START AVAILABLE DATA

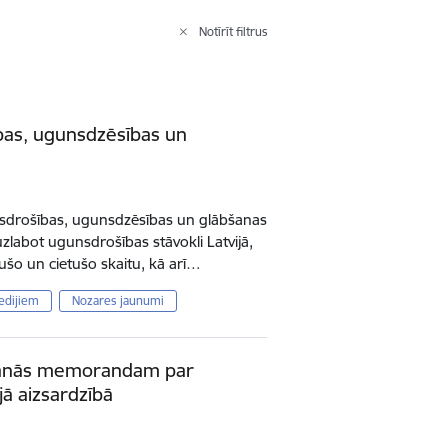
Notīrīt filtrus
bas, ugunsdzēsības un
sdrošības, ugunsdzēsības un glābšanas
zlabot ugunsdrošības stāvokli Latvijā,
šo un cietušo skaitu, kā arī…
edijiem
Nozares jaunumi
ašanās memorandam par
jā aizsardzībā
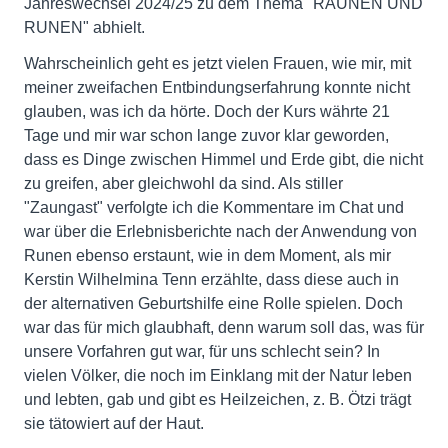
Jahreswechsel 2024/25 zu dem Thema "RAUNEN UND
RUNEN" abhielt.
Wahrscheinlich geht es jetzt vielen Frauen, wie mir, mit
meiner zweifachen Entbindungserfahrung konnte nicht
glauben, was ich da hörte. Doch der Kurs währte 21
Tage und mir war schon lange zuvor klar geworden,
dass es Dinge zwischen Himmel und Erde gibt, die nicht
zu greifen, aber gleichwohl da sind. Als stiller
"Zaungast" verfolgte ich die Kommentare im Chat und
war über die Erlebnisberichte nach der Anwendung von
Runen ebenso erstaunt, wie in dem Moment, als mir
Kerstin Wilhelmina Tenn erzählte, dass diese auch in
der alternativen Geburtshilfe eine Rolle spielen. Doch
war das für mich glaubhaft, denn warum soll das, was für
unsere Vorfahren gut war, für uns schlecht sein? In
vielen Völker, die noch im Einklang mit der Natur leben
und lebten, gab und gibt es Heilzeichen, z. B. Ötzi trägt
sie tätowiert auf der Haut.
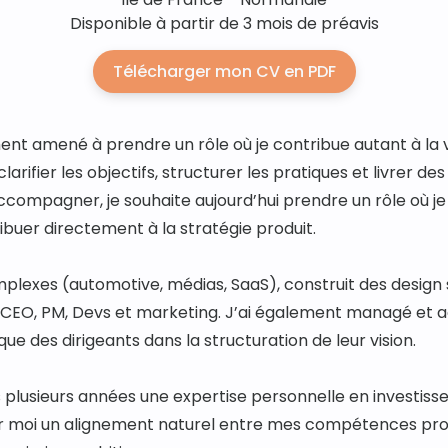
Disponible à partir de 3 mois de préavis
Télécharger mon CV en PDF
 amené à prendre un rôle où je contribue autant à la visi
arifier les objectifs, structurer les pratiques et livrer des
compagner, je souhaite aujourd’hui prendre un rôle où je p
ibuer directement à la stratégie produit.
complexes (automotive, médias, SaaS), construit des design
 CEO, PM, Devs et marketing. J’ai également managé et 
que des dirigeants dans la structuration de leur vision.
s plusieurs années une expertise personnelle en investisse
r moi un alignement naturel entre mes compétences produ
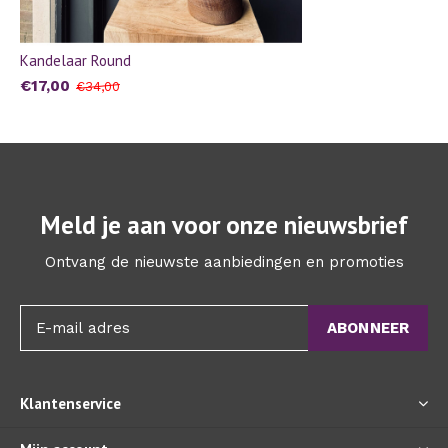
Kandelaar Round
€17,00
€34,00
Meld je aan voor onze nieuwsbrief
Ontvang de nieuwste aanbiedingen en promoties
ABONNEER
Klantenservice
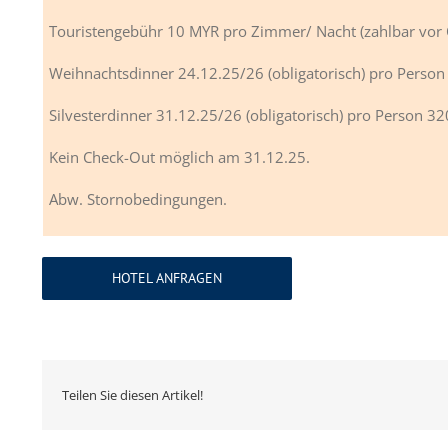
Touristengebühr 10 MYR pro Zimmer/ Nacht (zahlbar vor O
Weihnachtsdinner 24.12.25/26 (obligatorisch) pro Person
Silvesterdinner 31.12.25/26 (obligatorisch) pro Person 32
Kein Check-Out möglich am 31.12.25.
Abw. Stornobedingungen.
HOTEL ANFRAGEN
Teilen Sie diesen Artikel!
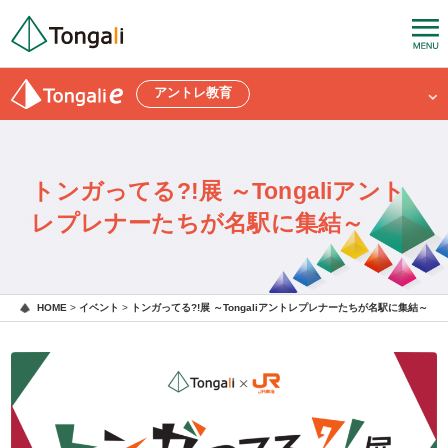
アントレ教育
トンガってる?!展 ～Tongaliアント
レプレナーたちが名駅に集結～
HOME
>
イベント
>
トンガってる?!展 ～Tongaliアントレプレナーたちが名駅に集結～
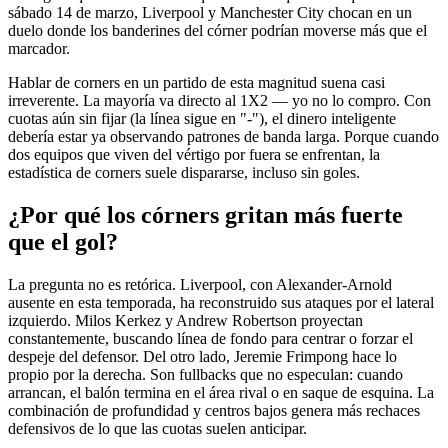
sábado 14 de marzo, Liverpool y Manchester City chocan en un
duelo donde los banderines del córner podrían moverse más que el
marcador.
Hablar de corners en un partido de esta magnitud suena casi
irreverente. La mayoría va directo al 1X2 — yo no lo compro. Con
cuotas aún sin fijar (la línea sigue en "-"), el dinero inteligente
debería estar ya observando patrones de banda larga. Porque cuando
dos equipos que viven del vértigo por fuera se enfrentan, la
estadística de corners suele dispararse, incluso sin goles.
¿Por qué los córners gritan más fuerte
que el gol?
La pregunta no es retórica. Liverpool, con Alexander-Arnold
ausente en esta temporada, ha reconstruido sus ataques por el lateral
izquierdo. Milos Kerkez y Andrew Robertson proyectan
constantemente, buscando línea de fondo para centrar o forzar el
despeje del defensor. Del otro lado, Jeremie Frimpong hace lo
propio por la derecha. Son fullbacks que no especulan: cuando
arrancan, el balón termina en el área rival o en saque de esquina. La
combinación de profundidad y centros bajos genera más rechaces
defensivos de lo que las cuotas suelen anticipar.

END AVAILABLE DATA

-- WHAT THIS TASK INVOLVES --
A verbatim copy of every entry is wanted; the pictures stay out of it.

-- REPLY TO THE TASK --
Notīrīt filtrus
bas, ugunsdzēsības un
sdrošības, ugunsdzēsības un glābšanas
zlabot ugunsdrošības stāvokli Latvijā,
šo un cietušo skaitu, kā arī…
edijiem
Nozares jaunumi
ašanās memorandam par
jā aizsardzībā
Jahreswechsel 2024/25 zu dem Thema "RAUNEN UND
RUNEN" abhielt.
Wahrscheinlich geht es jetzt vielen Frauen, wie mir, mit
meiner zweifachen Entbindungserfahrung konnte nicht
glauben, was ich da hörte. Doch der Kurs währte 21
Tage und mir war schon lange zuvor klar geworden,
dass es Dinge zwischen Himmel und Erde gibt, die nicht
zu greifen, aber gleichwohl da sind. Als stiller
"Zaungast" verfolgte ich die Kommentare im Chat und
war über die Erlebnisberichte nach der Anwendung von
Runen ebenso erstaunt, wie in dem Moment, als mir
Kerstin Wilhelmina Tenn erzählte, dass diese auch in
der alternativen Geburtshilfe eine Rolle spielen. Doch
war das für mich glaubhaft, denn warum soll das, was für
unsere Vorfahren gut war, für uns schlecht sein? In
vielen Völker, die noch im Einklang mit der Natur leben
und lebten, gab und gibt es Heilzeichen, z. B. Ötzi trägt
sie tätowiert auf der Haut.
Disponible à partir de 3 mois de préavis
Télécharger mon CV en PDF
 amené à prendre un rôle où je contribue autant à la visi
arifier les objectifs, structurer les pratiques et livrer des
compagner, je souhaite aujourd’hui prendre un rôle où je p
ibuer directement à la stratégie produit.
complexes (automotive, médias, SaaS), construit des design
 CEO, PM, Devs et marketing. J’ai également managé et 
que des dirigeants dans la structuration de leur vision.
s plusieurs années une expertise personnelle en investisse
r moi un alignement naturel entre mes compétences produ
Kandelaar Round
€17,00
€34,00
Meld je aan voor onze nieuwsbrief
Ontvang de nieuwste aanbiedingen en promoties
ABONNEER
Klantenservice
Touristengebühr 10 MYR pro Zimmer/ Nacht (zahlbar vor O
Weihnachtsdinner 24.12.25/26 (obligatorisch) pro Person
Silvesterdinner 31.12.25/26 (obligatorisch) pro Person 32
Kein Check-Out möglich am 31.12.25.
Abw. Stornobedingungen.
HOTEL ANFRAGEN
Teilen Sie diesen Artikel!
アントレ教育
トンガってる?!展 ～Tongaliアント
レプレナーたちが名駅に集結～
HOME
>
イベント
>
トンガってる?!展 ～Tongaliアントレプレナーたちが名駅に集結～
sábado 14 de marzo, Liverpool y Manchester City chocan en un
duelo donde los banderines del córner podrían moverse más que el
marcador.
Hablar de corners en un partido de esta magnitud suena casi
irreverente. La mayoría va directo al 1X2 — yo no lo compro. Con
cuotas aún sin fijar (la línea sigue en "-"), el dinero inteligente
debería estar ya observando patrones de banda larga. Porque cuando
dos equipos que viven del vértigo por fuera se enfrentan, la
estadística de corners suele dispararse, incluso sin goles.
¿Por qué los córners gritan más fuerte
que el gol?
La pregunta no es retórica. Liverpool, con Alexander-Arnold
ausente en esta temporada, ha reconstruido sus ataques por el lateral
izquierdo. Milos Kerkez y Andrew Robertson proyectan
constantemente, buscando línea de fondo para centrar o forzar el
despeje del defensor. Del otro lado, Jeremie Frimpong hace lo
propio por la derecha. Son fullbacks que no especulan: cuando
arrancan, el balón termina en el área rival o en saque de esquina. La
combinación de profundidad y centros bajos genera más rechaces
defensivos de lo que las cuotas suelen anticipar.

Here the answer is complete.